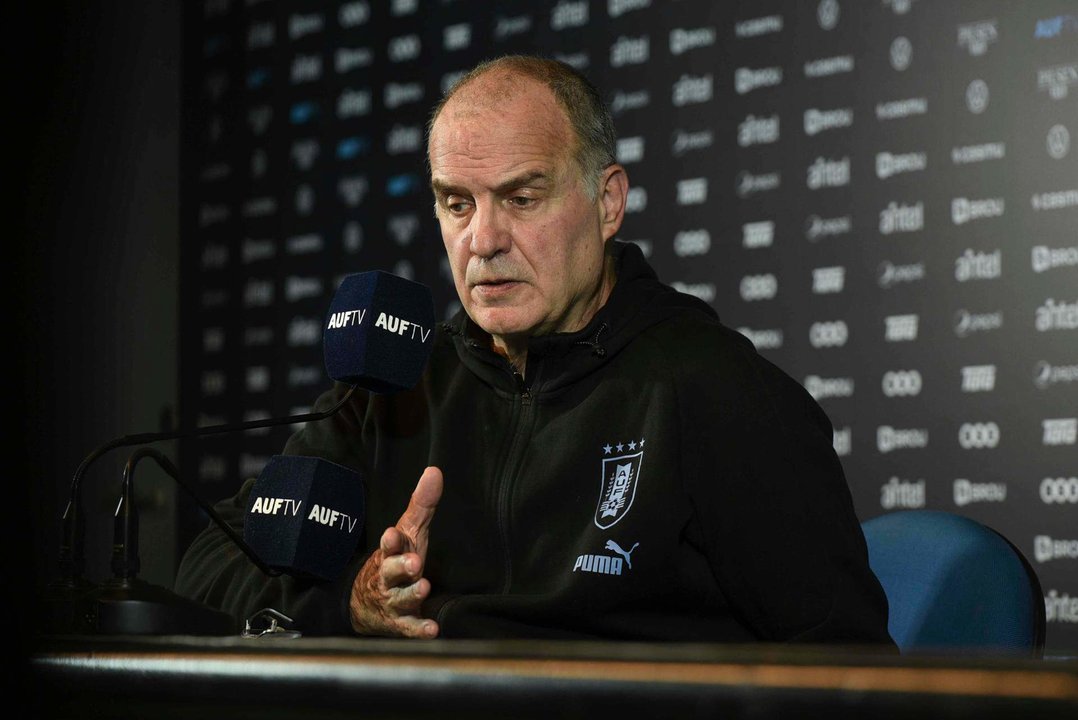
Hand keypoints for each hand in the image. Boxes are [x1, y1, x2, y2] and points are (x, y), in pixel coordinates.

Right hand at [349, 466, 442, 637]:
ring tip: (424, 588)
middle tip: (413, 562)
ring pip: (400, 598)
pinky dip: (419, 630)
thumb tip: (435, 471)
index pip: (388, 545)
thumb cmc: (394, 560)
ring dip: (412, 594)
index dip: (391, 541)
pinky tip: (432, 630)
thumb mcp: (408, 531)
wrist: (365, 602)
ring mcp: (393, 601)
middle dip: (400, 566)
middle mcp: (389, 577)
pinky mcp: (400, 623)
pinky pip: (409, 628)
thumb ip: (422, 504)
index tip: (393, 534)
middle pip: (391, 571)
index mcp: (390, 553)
########################################
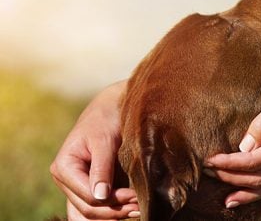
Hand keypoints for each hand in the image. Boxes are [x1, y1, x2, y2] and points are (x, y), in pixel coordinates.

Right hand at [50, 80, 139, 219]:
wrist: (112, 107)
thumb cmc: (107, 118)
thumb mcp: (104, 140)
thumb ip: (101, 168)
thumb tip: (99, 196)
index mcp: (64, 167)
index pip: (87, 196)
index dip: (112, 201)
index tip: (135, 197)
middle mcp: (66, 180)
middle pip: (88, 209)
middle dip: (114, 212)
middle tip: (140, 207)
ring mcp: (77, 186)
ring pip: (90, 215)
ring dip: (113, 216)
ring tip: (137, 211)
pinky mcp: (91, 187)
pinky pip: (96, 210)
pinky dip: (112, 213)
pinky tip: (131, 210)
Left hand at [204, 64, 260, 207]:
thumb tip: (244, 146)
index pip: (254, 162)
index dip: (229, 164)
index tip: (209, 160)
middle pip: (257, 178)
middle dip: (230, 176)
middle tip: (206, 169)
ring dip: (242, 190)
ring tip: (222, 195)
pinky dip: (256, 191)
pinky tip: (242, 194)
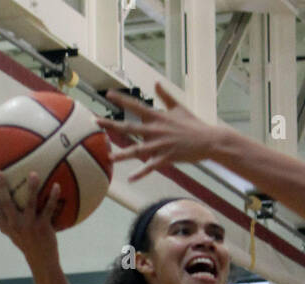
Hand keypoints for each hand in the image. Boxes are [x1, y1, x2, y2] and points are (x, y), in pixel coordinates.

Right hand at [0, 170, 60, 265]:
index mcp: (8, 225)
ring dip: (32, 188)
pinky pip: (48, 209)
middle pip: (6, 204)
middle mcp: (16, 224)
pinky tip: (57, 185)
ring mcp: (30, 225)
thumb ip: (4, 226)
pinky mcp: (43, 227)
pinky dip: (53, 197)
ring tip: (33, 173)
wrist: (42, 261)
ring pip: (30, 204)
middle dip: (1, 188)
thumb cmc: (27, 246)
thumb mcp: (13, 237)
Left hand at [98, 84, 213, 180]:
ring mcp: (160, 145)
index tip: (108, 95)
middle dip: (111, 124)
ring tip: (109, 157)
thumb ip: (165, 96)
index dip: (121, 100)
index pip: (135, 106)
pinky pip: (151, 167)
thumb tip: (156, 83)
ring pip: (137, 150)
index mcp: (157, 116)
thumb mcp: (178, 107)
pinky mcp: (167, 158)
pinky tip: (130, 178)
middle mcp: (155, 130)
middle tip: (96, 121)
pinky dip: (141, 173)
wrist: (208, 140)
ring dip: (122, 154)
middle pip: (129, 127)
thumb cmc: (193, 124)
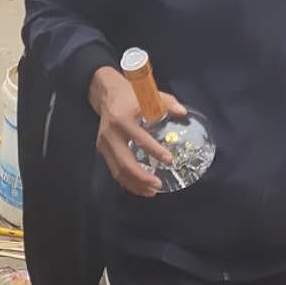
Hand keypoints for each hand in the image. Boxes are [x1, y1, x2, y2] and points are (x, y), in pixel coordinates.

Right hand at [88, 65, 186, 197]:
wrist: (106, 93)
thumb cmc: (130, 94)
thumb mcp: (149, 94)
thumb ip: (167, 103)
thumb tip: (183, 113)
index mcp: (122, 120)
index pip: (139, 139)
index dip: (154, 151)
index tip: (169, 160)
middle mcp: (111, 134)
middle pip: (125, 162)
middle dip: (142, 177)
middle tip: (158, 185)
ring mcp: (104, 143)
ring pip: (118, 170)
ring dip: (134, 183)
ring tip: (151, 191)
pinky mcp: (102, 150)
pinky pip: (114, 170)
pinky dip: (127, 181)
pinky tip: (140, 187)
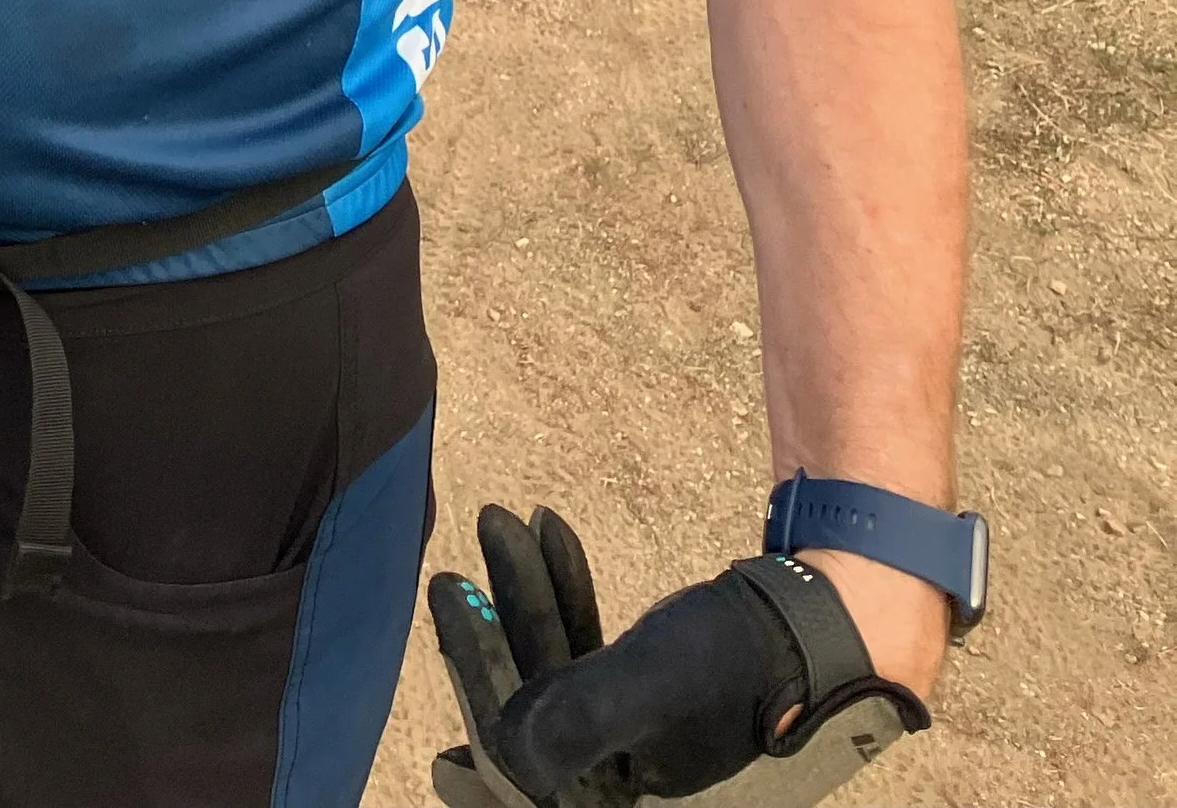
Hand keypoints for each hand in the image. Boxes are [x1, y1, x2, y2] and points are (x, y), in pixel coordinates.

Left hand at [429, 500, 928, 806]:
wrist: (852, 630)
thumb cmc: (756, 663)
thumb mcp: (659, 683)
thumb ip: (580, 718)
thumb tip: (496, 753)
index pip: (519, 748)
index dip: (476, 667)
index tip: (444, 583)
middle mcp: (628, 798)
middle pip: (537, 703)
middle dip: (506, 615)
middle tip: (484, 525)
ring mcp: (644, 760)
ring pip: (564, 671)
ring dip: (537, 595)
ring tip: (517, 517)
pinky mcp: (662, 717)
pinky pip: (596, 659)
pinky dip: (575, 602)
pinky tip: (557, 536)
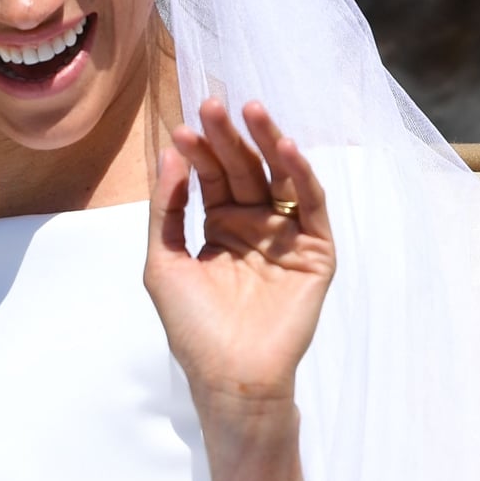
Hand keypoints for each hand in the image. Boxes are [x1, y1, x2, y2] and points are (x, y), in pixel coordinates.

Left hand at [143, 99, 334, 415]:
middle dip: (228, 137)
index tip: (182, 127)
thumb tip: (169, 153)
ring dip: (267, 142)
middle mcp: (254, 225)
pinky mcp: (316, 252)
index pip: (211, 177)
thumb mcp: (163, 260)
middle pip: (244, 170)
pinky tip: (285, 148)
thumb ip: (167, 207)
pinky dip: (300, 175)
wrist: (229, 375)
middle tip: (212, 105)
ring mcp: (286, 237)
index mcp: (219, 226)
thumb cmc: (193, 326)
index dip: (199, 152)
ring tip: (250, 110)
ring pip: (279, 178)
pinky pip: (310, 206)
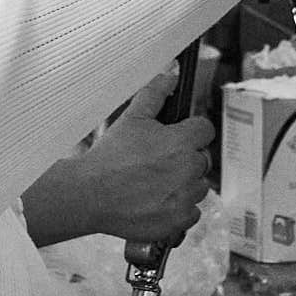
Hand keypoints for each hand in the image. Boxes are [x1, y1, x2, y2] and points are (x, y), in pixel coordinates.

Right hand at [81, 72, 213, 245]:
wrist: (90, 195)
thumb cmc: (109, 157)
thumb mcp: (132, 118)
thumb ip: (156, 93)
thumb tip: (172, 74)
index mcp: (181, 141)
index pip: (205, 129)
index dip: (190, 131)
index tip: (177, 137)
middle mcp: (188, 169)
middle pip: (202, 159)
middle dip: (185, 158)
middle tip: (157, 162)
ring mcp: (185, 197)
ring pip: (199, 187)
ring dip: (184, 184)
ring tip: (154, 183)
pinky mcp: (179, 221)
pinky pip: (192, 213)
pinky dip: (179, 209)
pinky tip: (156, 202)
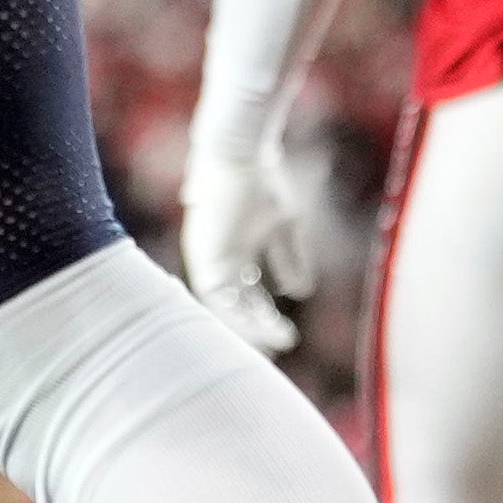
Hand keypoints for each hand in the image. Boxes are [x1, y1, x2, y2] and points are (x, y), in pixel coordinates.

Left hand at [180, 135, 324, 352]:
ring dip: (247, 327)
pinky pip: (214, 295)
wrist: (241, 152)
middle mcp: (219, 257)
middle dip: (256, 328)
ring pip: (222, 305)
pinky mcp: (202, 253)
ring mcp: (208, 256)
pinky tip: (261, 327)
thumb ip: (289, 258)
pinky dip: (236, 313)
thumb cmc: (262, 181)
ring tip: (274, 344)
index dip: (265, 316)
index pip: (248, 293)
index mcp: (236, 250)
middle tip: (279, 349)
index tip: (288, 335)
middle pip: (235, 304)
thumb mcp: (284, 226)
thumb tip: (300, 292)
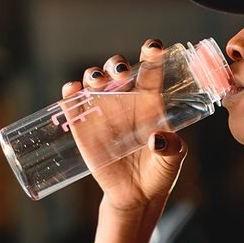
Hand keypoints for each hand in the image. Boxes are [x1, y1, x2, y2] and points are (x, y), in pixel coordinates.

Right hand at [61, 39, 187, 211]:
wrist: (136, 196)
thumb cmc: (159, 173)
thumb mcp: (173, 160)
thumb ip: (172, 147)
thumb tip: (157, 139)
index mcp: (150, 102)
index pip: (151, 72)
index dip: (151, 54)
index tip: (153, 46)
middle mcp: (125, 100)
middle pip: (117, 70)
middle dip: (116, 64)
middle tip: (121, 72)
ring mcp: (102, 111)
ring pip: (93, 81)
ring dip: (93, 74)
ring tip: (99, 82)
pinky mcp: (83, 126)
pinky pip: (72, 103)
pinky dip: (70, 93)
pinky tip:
########################################
* Your task *
Out of the records above, set down only the lines from the one that contains "thumb tip: (183, 113)" through the one that contains "thumb ip: (580, 718)", unchanged and without the pictures.

* Result for this task *
thumb tip: (183, 113)
index mcp: (122, 120)
index pip: (139, 139)
index dip: (154, 151)
index tip: (169, 160)
middle mcp: (111, 134)
middle pip: (125, 162)
middle dip: (142, 177)
middle tip: (158, 185)
ring mcp: (104, 143)
ring pip: (118, 170)
ring dip: (134, 183)
ring tip: (151, 191)
pinky mcp: (102, 150)
pinky pip: (114, 170)
pinky dip: (127, 181)
pinky tip: (140, 187)
Hand keypoints for each hand in the image. Boxes are [x1, y1, x2, y2] and points are (x, y), in pixel coordinates.

Left hand at [429, 500, 928, 806]:
wrist: (852, 630)
thumb cmc: (756, 663)
thumb mcp: (659, 683)
thumb ip: (580, 718)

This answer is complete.